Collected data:
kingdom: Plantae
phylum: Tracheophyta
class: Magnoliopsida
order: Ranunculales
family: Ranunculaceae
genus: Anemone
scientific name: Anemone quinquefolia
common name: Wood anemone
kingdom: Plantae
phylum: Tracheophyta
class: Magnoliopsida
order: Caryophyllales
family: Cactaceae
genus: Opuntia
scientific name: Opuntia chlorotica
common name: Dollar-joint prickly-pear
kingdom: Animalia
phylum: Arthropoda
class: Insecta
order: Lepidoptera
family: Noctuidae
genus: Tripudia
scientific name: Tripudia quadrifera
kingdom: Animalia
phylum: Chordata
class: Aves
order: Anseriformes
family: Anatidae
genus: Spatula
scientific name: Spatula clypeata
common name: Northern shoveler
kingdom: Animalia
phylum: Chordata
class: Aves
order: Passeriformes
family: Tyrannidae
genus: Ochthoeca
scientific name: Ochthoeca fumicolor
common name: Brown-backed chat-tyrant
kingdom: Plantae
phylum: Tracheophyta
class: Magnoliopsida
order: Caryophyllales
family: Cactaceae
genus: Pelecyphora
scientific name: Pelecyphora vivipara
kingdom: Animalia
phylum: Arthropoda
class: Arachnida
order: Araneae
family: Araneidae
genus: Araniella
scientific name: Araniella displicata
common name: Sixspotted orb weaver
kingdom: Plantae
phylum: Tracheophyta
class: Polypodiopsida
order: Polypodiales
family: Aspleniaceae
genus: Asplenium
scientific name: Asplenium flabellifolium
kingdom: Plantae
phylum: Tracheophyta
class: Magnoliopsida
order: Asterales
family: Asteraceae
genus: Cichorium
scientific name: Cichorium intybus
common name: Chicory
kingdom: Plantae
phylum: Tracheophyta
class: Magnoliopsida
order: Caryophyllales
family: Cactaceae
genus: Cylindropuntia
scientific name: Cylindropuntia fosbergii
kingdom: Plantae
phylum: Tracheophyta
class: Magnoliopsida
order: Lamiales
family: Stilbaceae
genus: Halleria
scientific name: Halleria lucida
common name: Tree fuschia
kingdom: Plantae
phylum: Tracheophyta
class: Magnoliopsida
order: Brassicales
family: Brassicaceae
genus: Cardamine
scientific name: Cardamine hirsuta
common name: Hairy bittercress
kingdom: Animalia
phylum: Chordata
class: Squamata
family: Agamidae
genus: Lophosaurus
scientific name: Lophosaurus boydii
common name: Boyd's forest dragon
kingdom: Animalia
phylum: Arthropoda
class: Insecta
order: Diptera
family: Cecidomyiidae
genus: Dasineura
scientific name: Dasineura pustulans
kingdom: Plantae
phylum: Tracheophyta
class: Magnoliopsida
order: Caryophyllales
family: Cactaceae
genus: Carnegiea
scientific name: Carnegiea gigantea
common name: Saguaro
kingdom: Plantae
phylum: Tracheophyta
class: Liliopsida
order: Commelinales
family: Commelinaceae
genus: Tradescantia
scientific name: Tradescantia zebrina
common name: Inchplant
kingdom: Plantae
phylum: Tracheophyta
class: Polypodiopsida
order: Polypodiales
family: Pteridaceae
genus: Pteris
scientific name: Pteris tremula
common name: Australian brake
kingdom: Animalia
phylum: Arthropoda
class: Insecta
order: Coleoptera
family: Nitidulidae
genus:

Problem:
Copy out the rows exactly, starting with the line that contains "order: Commelinales" and running through the last line of the rows.

Result of this task:
order: Commelinales
family: Commelinaceae
genus: Tradescantia
scientific name: Tradescantia zebrina
common name: Inchplant
kingdom: Plantae
phylum: Tracheophyta
class: Polypodiopsida
order: Polypodiales
family: Pteridaceae
genus: Pteris
scientific name: Pteris tremula
common name: Australian brake
kingdom: Animalia
phylum: Arthropoda
class: Insecta
order: Coleoptera
family: Nitidulidae
genus:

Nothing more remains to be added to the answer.